Today is my fortieth birthday. It’s strange to even write that. My mom reminded me this morning that if anyone asks, she had me when she was 12. That’s not true, but if it makes her feel more youthful we can all just agree to go along with it. And, speaking of youthful… this is the conversation I had with my eldest in the car yesterday.
5th Grader: Are you excited to turn 40?
Me: Yeah, I guess I am.
5th Grader: Well, I’m just saying Momma. Welcome to the gray hair stage!
Me: Thank you. I appreciate that.
5th Grader: You know back in Bible times they couldn’t do anything about gray hair, but now we have color and highlights. Thank goodness!!
Thank goodness indeed.
Color and highlights have long been on my list of reasons I’m glad I wasn’t born in “Bible times.” I’d also add contacts, braces, electricity, indoor plumbing, and a myriad of other modern conventions. I’m pretty sure I wouldn’t have made it to age 40 had I been born in “Bible times.” I believe God knew that and ordained mine and your days accordingly.
I’m not usually one to be particularly sentimental about adult birthdays, but something about turning forty seems weighty. It’s kind of like having a baby. People have been doing it everyday for thousands of years, but when it happens to you it’s poignant.

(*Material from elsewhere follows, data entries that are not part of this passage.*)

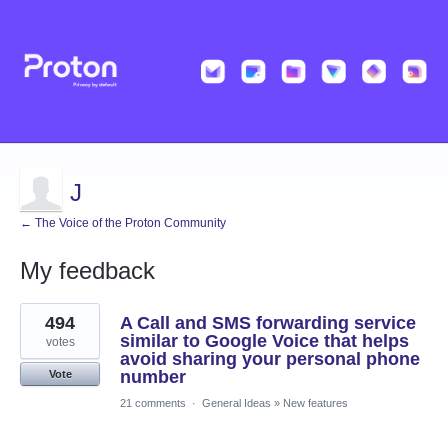
J
← The Voice of the Proton Community
My feedback
8
494
A Call and SMS forwarding service
results
found
similar to Google Voice that helps
votes
avoid sharing your personal phone
number
Vote
21 comments
·
General Ideas
»
New features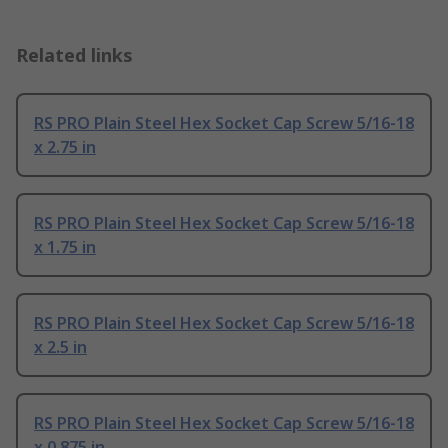
Related links
RS PRO Plain Steel Hex Socket Cap Screw 5/16-18
x 2.75 in
RS PRO Plain Steel Hex Socket Cap Screw 5/16-18
x 1.75 in
RS PRO Plain Steel Hex Socket Cap Screw 5/16-18
x 2.5 in
RS PRO Plain Steel Hex Socket Cap Screw 5/16-18
x 0.875 in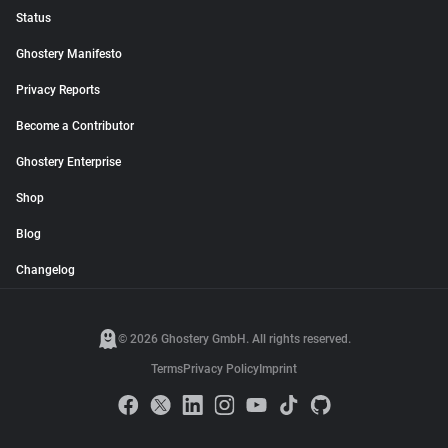
Status
Ghostery Manifesto
Privacy Reports
Become a Contributor
Ghostery Enterprise
Shop
Blog
Changelog
© 2026 Ghostery GmbH. All rights reserved.
Terms
Privacy Policy
Imprint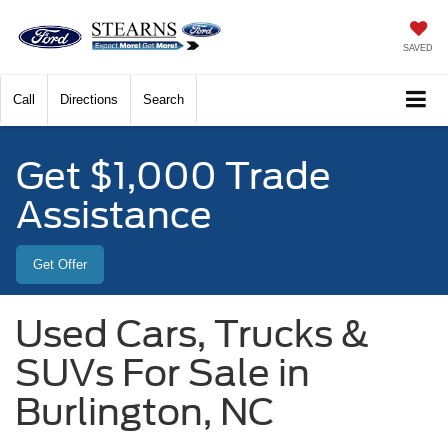
SAVED
Call
Directions
Search
Get $1,000 Trade
Assistance
Get Offer
Used Cars, Trucks &
SUVs For Sale in
Burlington, NC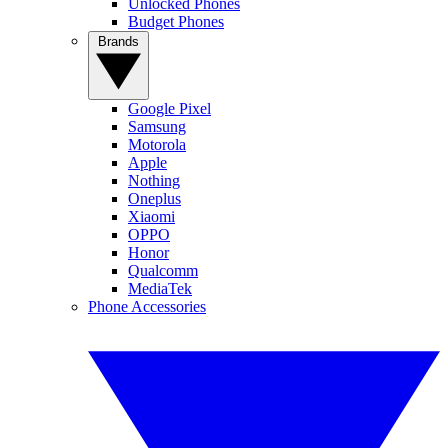
Unlocked Phones
Budget Phones
Brands
Google Pixel
Samsung
Motorola
Apple
Nothing
Oneplus
Xiaomi
OPPO
Honor
Qualcomm
MediaTek
Phone Accessories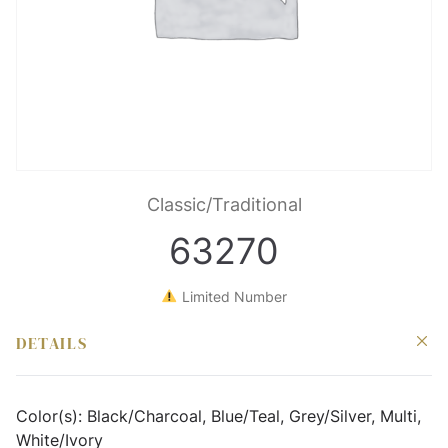
Classic/Traditional
63270
Limited Number
DETAILS
Color(s):
Black/Charcoal, Blue/Teal, Grey/Silver, Multi,
White/Ivory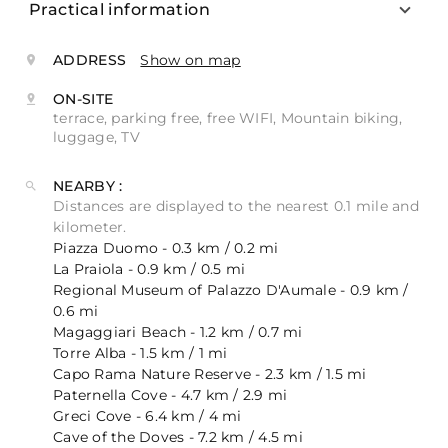
Practical information
ADDRESS
Show on map
ON-SITE
terrace, parking free, free WIFI, Mountain biking,
luggage, TV
NEARBY :
Distances are displayed to the nearest 0.1 mile and
kilometer.
Piazza Duomo - 0.3 km / 0.2 mi
La Praiola - 0.9 km / 0.5 mi
Regional Museum of Palazzo D'Aumale - 0.9 km /
0.6 mi
Magaggiari Beach - 1.2 km / 0.7 mi
Torre Alba - 1.5 km / 1 mi
Capo Rama Nature Reserve - 2.3 km / 1.5 mi
Paternella Cove - 4.7 km / 2.9 mi
Greci Cove - 6.4 km / 4 mi
Cave of the Doves - 7.2 km / 4.5 mi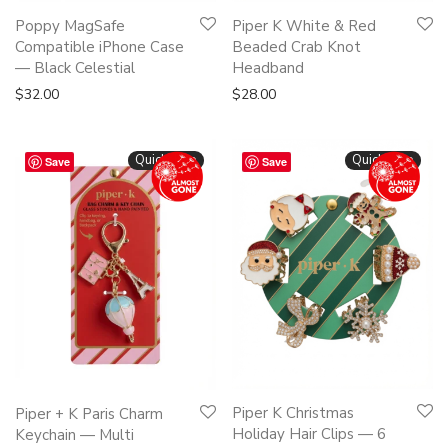
Poppy MagSafe
Piper K White & Red
Compatible iPhone Case
Beaded Crab Knot
— Black Celestial
Headband
$
32.00
$
28.00
Quickshop
Quickshop
Save
Save
Piper K Christmas
Piper + K Paris Charm
Holiday Hair Clips — 6
Keychain — Multi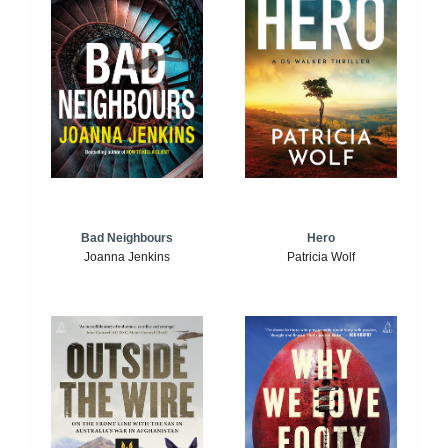
Bad Neighbours
Hero
Joanna Jenkins
Patricia Wolf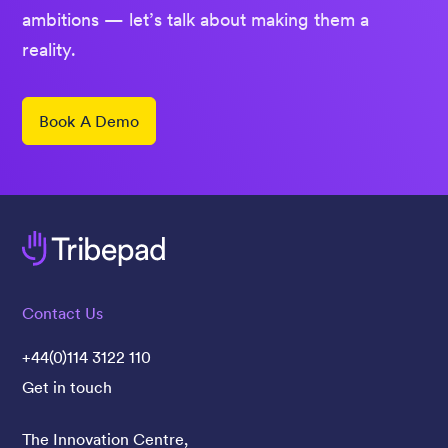
ambitions — let’s talk about making them a
reality.
Book A Demo
Contact Us
+44(0)114 3122 110
Get in touch
The Innovation Centre,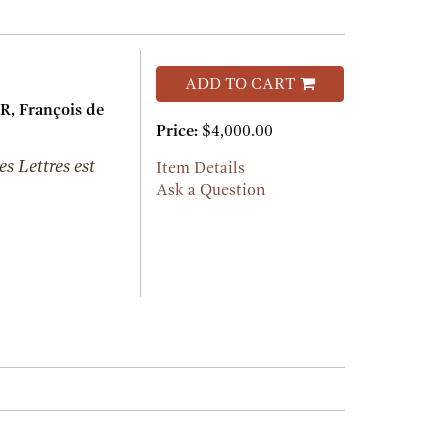
ADD TO CART
 François de
Price:
$4,000.00
es Lettres est
Item Details
Ask a Question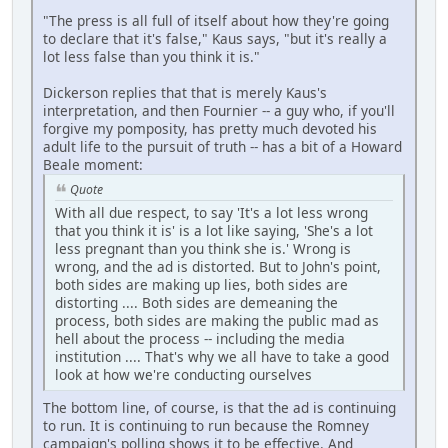
"The press is all full of itself about how they're going
to declare that it's false," Kaus says, "but it's really a
lot less false than you think it is."
Dickerson replies that that is merely Kaus's
interpretation, and then Fournier -- a guy who, if you'll
forgive my pomposity, has pretty much devoted his
adult life to the pursuit of truth -- has a bit of a Howard
Beale moment:
Quote
With all due respect, to say 'It's a lot less wrong
that you think it is' is a lot like saying, 'She's a lot
less pregnant than you think she is.' Wrong is
wrong, and the ad is distorted. But to John's point,
both sides are making up lies, both sides are
distorting .... Both sides are demeaning the
process, both sides are making the public mad as
hell about the process -- including the media
institution .... That's why we all have to take a good
look at how we're conducting ourselves
The bottom line, of course, is that the ad is continuing
to run. It is continuing to run because the Romney
campaign's polling shows it to be effective. And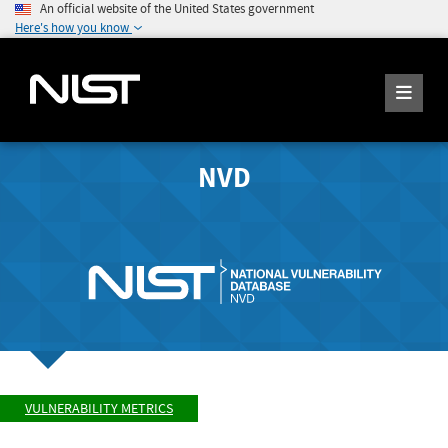
An official website of the United States government
Here's how you know
NVD
VULNERABILITY METRICS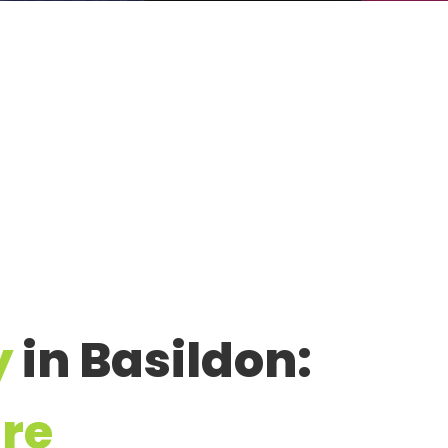
y
in Basildon:
re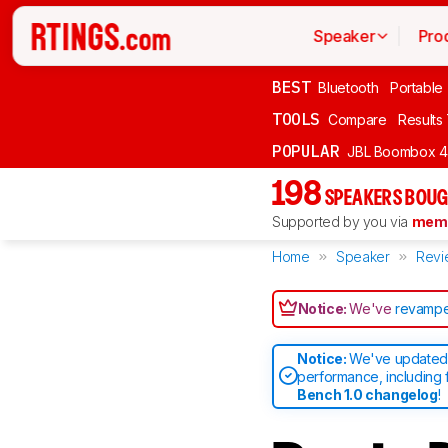
Speaker
Pro
BEST
Bluetooth
Portable
TOOLS
Compare
Results
POPULAR
JBL Boombox 4
198
SPEAKERS BOUG
Supported by you via
memb
Home
Speaker
Revi
Notice:
We've
revampe
Notice:
We've updated 
performance, including 
Bench 1.0 changelog
!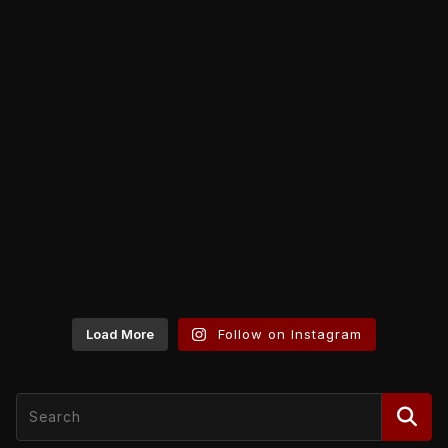
Load More
Follow on Instagram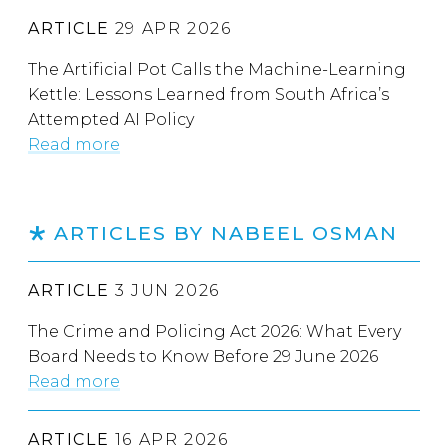
ARTICLE
29 APR 2026
The Artificial Pot Calls the Machine-Learning
Kettle: Lessons Learned from South Africa’s
Attempted AI Policy
Read more
ARTICLES BY NABEEL OSMAN
ARTICLE
3 JUN 2026
The Crime and Policing Act 2026: What Every
Board Needs to Know Before 29 June 2026
Read more
ARTICLE
16 APR 2026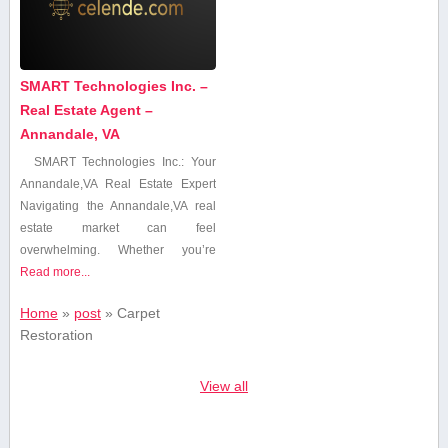
SMART Technologies Inc. –
Real Estate Agent –
Annandale, VA
SMART Technologies Inc.: Your
⁤Annandale,VA Real Estate Expert
Navigating ⁤the Annandale,VA real
estate market can feel
overwhelming. Whether you’re
Read more...
Home
»
post
»
Carpet
Restoration
View all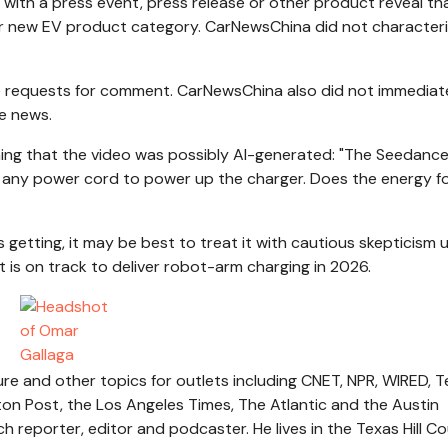
th a press event, press release or other product reveal th
jor new EV product category. CarNewsChina did not character
ple requests for comment. CarNewsChina also did not immediat
e news.
ning that the video was possibly AI-generated: "The Seedanc
e any power cord to power up the charger. Does the energy f
getting, it may be best to treat it with cautious skepticism u
t is on track to deliver robot-arm charging in 2026.
re and other topics for outlets including CNET, NPR, WIRED, 
n Post, the Los Angeles Times, The Atlantic and the Austin
reporter, editor and podcaster. He lives in the Texas Hill Co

I think I thought that by this age I would have a better grip on things like my temper with my kids or my general anxiety/intensity level. I’ve long known I would be a more pleasant person if I could bring it down a notch or ten in those categories. Naively, I thought I would be better in my roles as a wife, mother, daughter, sister, and friend by now. I was hoping to be more patient and grounded, less selfish and critical. Surely people who are forty have a few things figured out, I imagined.
As it turns out, forty is just a number. I’m not a bit wiser or more mature just because we’ve rolled over another day on the calendar. What I am, though, is more grateful and more willing to accept that I’ll never have it all together. I’m just beginning to realize that where there is struggle and shortcoming there is the most hope for growth and grace.
When I think about the past decade and how much life has happened in those ten years I’m overwhelmed with thankfulness. Some of the days {and nights!} have been longer than I knew they could be, but the years have gone by in a flash. And they have been good, good years. When I think about what a gift our days are it motivates me to want to be more intentional about the way I live and love going into these next ten years. I want to lean into my smallness and learn to be a better celebrant of little things, everyday moments, and the people God has placed in front of me.
I also want to commit to laughing more. Fortunately, kids help in this area. The Spouse took the girls into Bed, Bath, and Beyond a few weeks ago to look for a trash can. I realize the fact that we spent half a Saturday looking for a trash can is of concern. But, besides the trash can, the Spouse came back to the car with a picture of a gift the girls were convinced I needed. Now, I’ve been the proud recipient of some interesting gifts in the past {see: New Year, New Pants}, but this one ranks right up there.
What is it, you ask?
It’s a handy device called a Sock Slider for those who need help getting their socks on.
I tell you, I think my girls may have inherited their sweet dad’s knack for gift giving. They seem to know me well!
So, here’s to being old enough for a sock slider and for entering the aforementioned “gray hair stage.”
And apparently I was already gray way back in 2016 anyway, as illustrated by the 5th Grader a couple of years ago. Like she said, thank goodness for highlights!